Formerly of the Ohio State women’s basketball team as a graduate assistant (2002-03) and assistant coach (2004-08), the Dayton native is back in Columbus to join seventh-year head coach Kevin McGuff’s staff for the 2019-20 season, the program announced Thursday.
In the May issue of Buckeye Sports Bulletin, Jeter was first reported as a name to watch as McGuff’s search got underway.
“I’m excited to welcome Tamika, Richie and their children back to Ohio State,” McGuff said. “First and foremost, she’s going to be an outstanding role model for the young women in our program. Specifically as an Ohio native, she’ll be particularly impactful on the recruiting trail as we try to get the best players in the state to stay home. Her championship experience as a player and a coach is going to be extremely valuable as we continue to establish this program as one of the nation’s best.”

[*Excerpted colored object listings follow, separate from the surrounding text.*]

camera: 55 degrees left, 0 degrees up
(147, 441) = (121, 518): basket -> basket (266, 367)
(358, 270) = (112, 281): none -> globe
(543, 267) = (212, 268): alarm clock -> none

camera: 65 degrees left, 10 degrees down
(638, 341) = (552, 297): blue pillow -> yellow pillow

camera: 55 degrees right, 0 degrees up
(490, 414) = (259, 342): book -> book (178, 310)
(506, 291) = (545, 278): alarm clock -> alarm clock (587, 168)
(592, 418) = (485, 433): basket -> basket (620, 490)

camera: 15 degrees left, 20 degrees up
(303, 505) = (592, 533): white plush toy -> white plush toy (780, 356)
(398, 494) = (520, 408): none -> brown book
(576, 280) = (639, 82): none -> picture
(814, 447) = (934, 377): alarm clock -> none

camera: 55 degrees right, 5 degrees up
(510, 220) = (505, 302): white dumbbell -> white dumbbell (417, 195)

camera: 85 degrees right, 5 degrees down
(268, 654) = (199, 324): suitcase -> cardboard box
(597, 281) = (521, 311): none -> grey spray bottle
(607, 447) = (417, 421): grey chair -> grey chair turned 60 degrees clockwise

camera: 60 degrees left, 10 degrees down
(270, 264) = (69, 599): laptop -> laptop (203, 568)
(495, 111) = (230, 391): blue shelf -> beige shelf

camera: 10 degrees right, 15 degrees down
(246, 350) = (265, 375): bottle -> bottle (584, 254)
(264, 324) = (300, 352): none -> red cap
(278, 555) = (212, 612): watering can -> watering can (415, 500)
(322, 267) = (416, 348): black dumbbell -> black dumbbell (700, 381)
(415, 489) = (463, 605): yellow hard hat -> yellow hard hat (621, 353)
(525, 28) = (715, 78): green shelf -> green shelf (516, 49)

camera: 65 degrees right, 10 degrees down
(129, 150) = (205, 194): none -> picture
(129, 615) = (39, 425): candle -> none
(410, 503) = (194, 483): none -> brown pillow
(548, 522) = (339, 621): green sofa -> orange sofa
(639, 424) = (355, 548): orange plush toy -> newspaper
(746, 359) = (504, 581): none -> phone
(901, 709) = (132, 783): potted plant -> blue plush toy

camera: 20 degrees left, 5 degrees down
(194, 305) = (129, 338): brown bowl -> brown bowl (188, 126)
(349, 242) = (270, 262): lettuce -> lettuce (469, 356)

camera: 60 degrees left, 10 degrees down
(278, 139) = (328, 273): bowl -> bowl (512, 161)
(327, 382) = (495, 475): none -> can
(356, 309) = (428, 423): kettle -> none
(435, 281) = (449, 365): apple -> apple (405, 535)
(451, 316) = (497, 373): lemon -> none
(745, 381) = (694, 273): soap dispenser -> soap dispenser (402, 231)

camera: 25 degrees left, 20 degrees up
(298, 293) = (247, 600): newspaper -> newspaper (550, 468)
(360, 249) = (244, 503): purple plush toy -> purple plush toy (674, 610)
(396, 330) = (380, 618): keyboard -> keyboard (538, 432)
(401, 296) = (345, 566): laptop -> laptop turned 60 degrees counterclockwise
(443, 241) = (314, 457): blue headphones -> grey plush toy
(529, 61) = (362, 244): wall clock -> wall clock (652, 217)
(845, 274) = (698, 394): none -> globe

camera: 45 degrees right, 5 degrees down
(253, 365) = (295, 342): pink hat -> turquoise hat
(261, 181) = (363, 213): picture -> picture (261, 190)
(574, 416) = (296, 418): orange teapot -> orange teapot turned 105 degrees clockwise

Jeter spent the past three years (2016-19) as an assistant coach at Penn State before the Nittany Lions parted ways with longtime head coach Coquese Washington (2007-19) March 8.
Jeter replaces one-year assistant coach Jennifer Sullivan, who left the Buckeyes after the 2018-19 campaign April 15 and joined Tennessee’s staff as an assistant coach under new head coach Kelly Harper.
With Ohio roots, Jeter’s coaching career after OSU took her to Kansas for the 2008-09 and 2009-10 seasons. She stepped away from the game for three years (2011-14) with work in the private sector — contributing to ESPN as a women’s basketball analyst, among other positions — before jumping back into coaching for the 2014-15 and 2015-16 campaigns at Kentucky.
Jeter played college basketball for four years at Connecticut (1999-2002), where she was named 1999 National Freshman of the Year and led the Huskies to the 2000 (Most Outstanding Player) and 2002 national championships. Her career field goal percentage of 70.3 percent still stands as the NCAA’s all-time leader.
Drafted by the Lynx at No. 6 overall in the 2002 WNBA draft, Jeter played professionally for six seasons in Minnesota before she finished her playing career with the Connecticut Sun. Jeter shot 66.8 percent in 2003, setting the league’s record for single-season field goal percentage before winning the 2008 Dawn Staley Community Leadership Award, which is given annually to a WNBA who best exhibits characteristics of a community leader.
Inducted into the Ohio Basketball Hall of Fame in 2013, Jeter’s return to the state marks a homecoming while her spot on the staff solidifies McGuff’s cabinet of assistants. Jeter joins associate head coach Patrick Klein and fourth-year assistant coach Carrie Banks.
After Sullivan’s departure, a source told BSB that third-year special assistant to the head coach Ericka Haney had been serving as Ohio State’s acting third assistant coach while the Buckeyes were recruiting across the first two evaluation periods from April 19-23 and April 26-28. Jeter enters in a timely manner as the third evaluation period gets underway from May 17-29.